I spent all my time at work frantically trying to keep my head above water. It was like being a first year teacher again, but I’d been in the classroom for six years. There was never a second during the day where I could sit and take a deep breath, and if I ever tried to, it felt like I was robbing either my students or my son of time and attention that was rightfully theirs.
That anxiety bled over into what was going on at home. I couldn’t sleep—partly because I had a small child and partly because I felt like I was drowning in the minutiae of work. I felt like I had to spend every moment at home doing Good Parenting – face-to-face, hands-on interactions with a toddler who, honestly, was perfectly content to sit for thirty minutes and feed the dog Cheerios. I had to be constantly productive at work and constantly engaged at home.
So I eventually made a life-changing decision; I gave up. Instead of being a teacher for nine hours a day and a mom the rest, I became TeacherMom.
I started taking home papers to grade a couple of nights a week. I’d grade papers while my son colored or played. Now I grade while he does homework, and sometimes we skip his number-writing practice in favor of letting him write the grades at the top of my kids’ papers. Every now and then we pack homework and the grade book and a few books or art supplies and spend an afternoon at the Waffle House taking care of business together.
I picked back up the extra stuff that makes me love my job; mentoring kids, planning extra programs, being the default social worker for my students. But now I do it with a sidekick. My kid spends Saturday mornings at school soccer games sometimes, which he usually enjoys even if he does complain about it beforehand. He’s been hauled around a variety of low-income housing areas, and he’s seen my students’ little brothers and sisters enjoying his hand-me-down clothes and toys.
Home bleeds over into work more now, too. Since I’m somewhat on top of grading and planning, I occasionally take a planning period to go read to my son’s kindergarten class. Last year, we took all the seventh graders on a three day camping trip while my husband had to be out of town for work, so our four-year-old came along. He perfected his arm farts, tasted mango with chili powder (not a success), and was used as a spy in an epic game of Capture the Flag. My students know him and love him and understand when I have to miss work to, say, have a tiny Lego piece surgically removed from his ear canal. (The surgery was fine, by the way.)
There are some boundaries that are sacrosanct, of course.
My kids call me for help with homework after school, but if they call while I’m reading my boy a bedtime story, they leave a voicemail. My students love hearing stories about my son, but as he gets older I have to be a little more mindful of his privacy…after all, he might be attending my school in a few years.

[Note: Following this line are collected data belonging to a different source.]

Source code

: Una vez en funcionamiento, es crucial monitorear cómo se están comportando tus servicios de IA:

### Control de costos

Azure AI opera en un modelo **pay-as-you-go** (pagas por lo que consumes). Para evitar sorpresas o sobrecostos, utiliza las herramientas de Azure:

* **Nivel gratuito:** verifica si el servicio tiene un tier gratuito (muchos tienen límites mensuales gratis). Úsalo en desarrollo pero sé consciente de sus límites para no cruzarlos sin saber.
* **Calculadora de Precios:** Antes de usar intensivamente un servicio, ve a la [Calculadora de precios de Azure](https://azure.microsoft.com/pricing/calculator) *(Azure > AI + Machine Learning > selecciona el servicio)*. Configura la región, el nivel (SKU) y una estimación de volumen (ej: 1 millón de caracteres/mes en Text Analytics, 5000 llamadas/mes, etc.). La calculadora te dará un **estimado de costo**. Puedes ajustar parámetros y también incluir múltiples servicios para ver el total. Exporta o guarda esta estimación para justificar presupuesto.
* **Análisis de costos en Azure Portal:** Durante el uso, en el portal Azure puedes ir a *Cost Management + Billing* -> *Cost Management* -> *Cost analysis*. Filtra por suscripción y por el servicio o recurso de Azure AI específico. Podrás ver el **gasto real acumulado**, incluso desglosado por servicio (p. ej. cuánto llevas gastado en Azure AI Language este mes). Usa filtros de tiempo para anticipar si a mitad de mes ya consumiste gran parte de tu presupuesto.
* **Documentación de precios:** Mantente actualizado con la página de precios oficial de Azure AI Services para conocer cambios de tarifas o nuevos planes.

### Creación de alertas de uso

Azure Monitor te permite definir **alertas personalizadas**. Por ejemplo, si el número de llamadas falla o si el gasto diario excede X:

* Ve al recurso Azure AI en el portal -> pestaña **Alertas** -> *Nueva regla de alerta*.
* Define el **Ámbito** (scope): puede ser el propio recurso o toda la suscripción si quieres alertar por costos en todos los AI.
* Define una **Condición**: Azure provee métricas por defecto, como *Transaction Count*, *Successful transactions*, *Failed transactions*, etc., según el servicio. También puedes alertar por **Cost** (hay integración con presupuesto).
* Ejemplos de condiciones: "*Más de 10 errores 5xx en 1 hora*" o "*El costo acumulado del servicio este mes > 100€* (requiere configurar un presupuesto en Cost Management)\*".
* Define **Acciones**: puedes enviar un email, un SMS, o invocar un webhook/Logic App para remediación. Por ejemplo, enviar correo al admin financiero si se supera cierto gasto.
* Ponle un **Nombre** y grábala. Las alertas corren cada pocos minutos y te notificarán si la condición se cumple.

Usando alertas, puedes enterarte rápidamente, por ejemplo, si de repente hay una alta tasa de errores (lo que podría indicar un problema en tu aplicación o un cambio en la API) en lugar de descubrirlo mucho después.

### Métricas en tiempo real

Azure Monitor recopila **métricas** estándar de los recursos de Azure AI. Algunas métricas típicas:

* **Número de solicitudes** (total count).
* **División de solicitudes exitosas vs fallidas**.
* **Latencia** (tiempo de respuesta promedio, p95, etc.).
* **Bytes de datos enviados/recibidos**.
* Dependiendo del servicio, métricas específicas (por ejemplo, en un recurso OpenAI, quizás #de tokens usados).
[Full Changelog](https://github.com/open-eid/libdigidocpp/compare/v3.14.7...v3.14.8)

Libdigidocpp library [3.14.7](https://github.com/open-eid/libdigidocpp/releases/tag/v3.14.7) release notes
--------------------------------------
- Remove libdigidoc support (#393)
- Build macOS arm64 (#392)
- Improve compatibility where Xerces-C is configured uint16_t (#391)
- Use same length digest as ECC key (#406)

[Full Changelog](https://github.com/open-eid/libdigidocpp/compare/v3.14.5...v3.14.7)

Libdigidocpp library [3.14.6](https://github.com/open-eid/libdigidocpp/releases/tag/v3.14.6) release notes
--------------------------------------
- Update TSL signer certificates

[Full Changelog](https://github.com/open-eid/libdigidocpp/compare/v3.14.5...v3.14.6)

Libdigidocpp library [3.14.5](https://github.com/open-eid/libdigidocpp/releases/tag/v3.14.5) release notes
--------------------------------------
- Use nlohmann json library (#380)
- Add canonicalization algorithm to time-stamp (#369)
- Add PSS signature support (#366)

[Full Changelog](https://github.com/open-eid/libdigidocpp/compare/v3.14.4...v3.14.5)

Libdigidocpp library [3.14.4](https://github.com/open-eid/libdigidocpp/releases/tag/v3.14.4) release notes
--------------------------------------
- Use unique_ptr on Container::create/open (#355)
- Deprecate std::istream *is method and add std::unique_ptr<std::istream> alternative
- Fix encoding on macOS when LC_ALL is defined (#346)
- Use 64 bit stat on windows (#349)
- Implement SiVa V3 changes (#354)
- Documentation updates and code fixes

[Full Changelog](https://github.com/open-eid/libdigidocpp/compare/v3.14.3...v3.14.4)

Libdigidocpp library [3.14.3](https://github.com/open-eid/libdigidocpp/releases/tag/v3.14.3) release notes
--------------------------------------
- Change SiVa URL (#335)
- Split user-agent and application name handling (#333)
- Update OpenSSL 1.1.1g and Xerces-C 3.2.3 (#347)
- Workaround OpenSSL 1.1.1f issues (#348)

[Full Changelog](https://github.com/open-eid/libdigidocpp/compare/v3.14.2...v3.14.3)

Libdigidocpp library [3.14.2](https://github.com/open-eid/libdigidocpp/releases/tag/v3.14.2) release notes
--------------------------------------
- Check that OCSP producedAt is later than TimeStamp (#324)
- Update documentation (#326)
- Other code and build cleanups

And my way wouldn’t work for everyone. I only have one kid at the moment…when the second one makes her appearance in about a month, this carefully-crafted unbalance may go straight to hell. Our house, my school, and his elementary school are all about five minutes apart. My kid is relatively healthy and outgoing. Not all of us have these factors in place, which means the juggling act is going to be different for everyone.
But I guess that’s my point. A strict separation of teaching and home is often touted as the only way to keep your sanity and be a decent teacher and a responsible parent…but it’s not. Like everybody else in the world, I have many different roles; teacher, parent, wife—even, sometimes, independent human being! When I stopped trying to schedule each of those identities into a neat, specific time slot, it became much easier to be a messy, fluid, complete human being. And that turned out to be exactly what my students and my family needed.